[Task description]:
Read through the entries below and return each line with the word "Occuparti".

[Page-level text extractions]
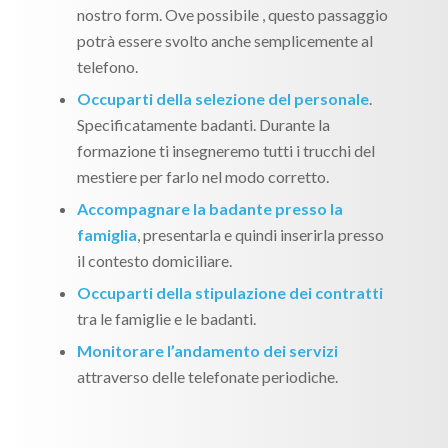
nostro form. Ove possibile , questo passaggio
potrà essere svolto anche semplicemente al
telefono.
Occuparti della selezione del personale
.
Specificatamente badanti. Durante la
formazione ti insegneremo tutti i trucchi del
mestiere per farlo nel modo corretto.
Accompagnare la badante presso la
famiglia
, presentarla e quindi inserirla presso
il contesto domiciliare.
Occuparti della stipulazione dei contratti
tra le famiglie e le badanti.
Monitorare l’andamento dei servizi
attraverso delle telefonate periodiche.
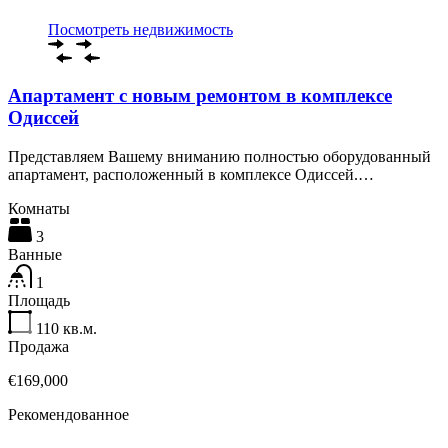
Посмотреть недвижимость
Апартамент с новым ремонтом в комплексе
Одиссей
Представляем Вашему вниманию полностью оборудованный
апартамент, расположенный в комплексе Одиссей.…
Комнаты
3
Ванные
1
Площадь
110
кв.м.
Продажа
€169,000
Рекомендованное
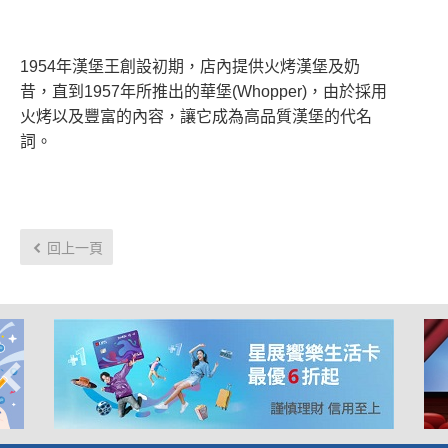
1954年漢堡王創設初期，店內提供火烤漢堡及奶
昔，直到1957年所推出的華堡(Whopper)，由於採用
火烤以及豐富的內容，讓它成為高品質漢堡的代名
詞。
回上一頁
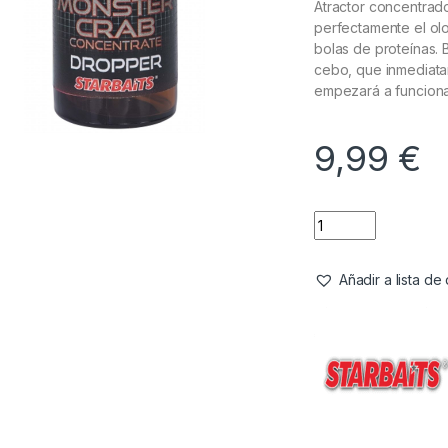
Atractor concentrad
perfectamente el olo
bolas de proteínas. 
cebo, que inmediata
empezará a funciona
9,99
€
Añadir a lista d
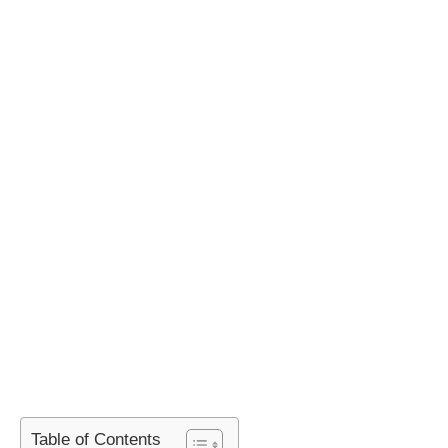
Table of Contents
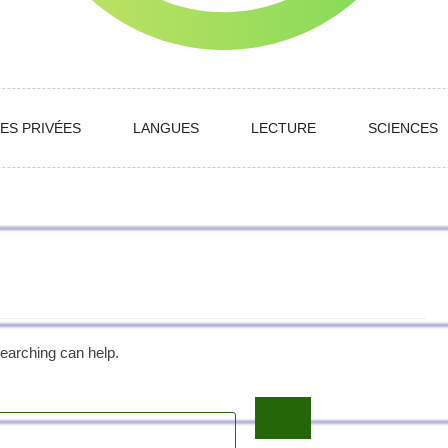
ES PRIVÉES
LANGUES
LECTURE
SCIENCES
searching can help.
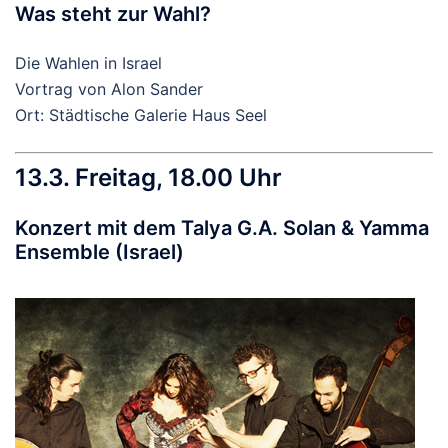
Was steht zur Wahl?
Die Wahlen in Israel
Vortrag von Alon Sander
Ort: Städtische Galerie Haus Seel
13.3. Freitag, 18.00 Uhr
Konzert mit dem Talya G.A. Solan & Yamma
Ensemble (Israel)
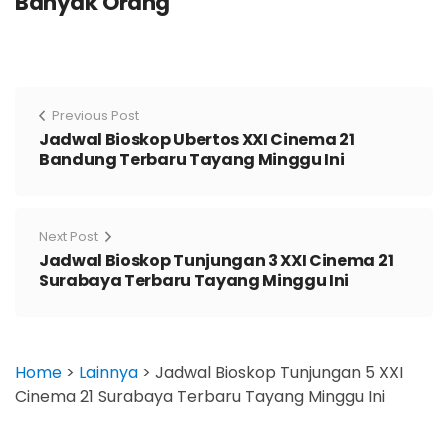
Banyak Orang
Previous Post
Jadwal Bioskop Ubertos XXI Cinema 21
Bandung Terbaru Tayang Minggu Ini
Next Post
Jadwal Bioskop Tunjungan 3 XXI Cinema 21
Surabaya Terbaru Tayang Minggu Ini
Home
>
Lainnya
>
Jadwal Bioskop Tunjungan 5 XXI
Cinema 21 Surabaya Terbaru Tayang Minggu Ini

[Response]:
Occuparti della selezione del personale
Occuparti della stipulazione dei contratti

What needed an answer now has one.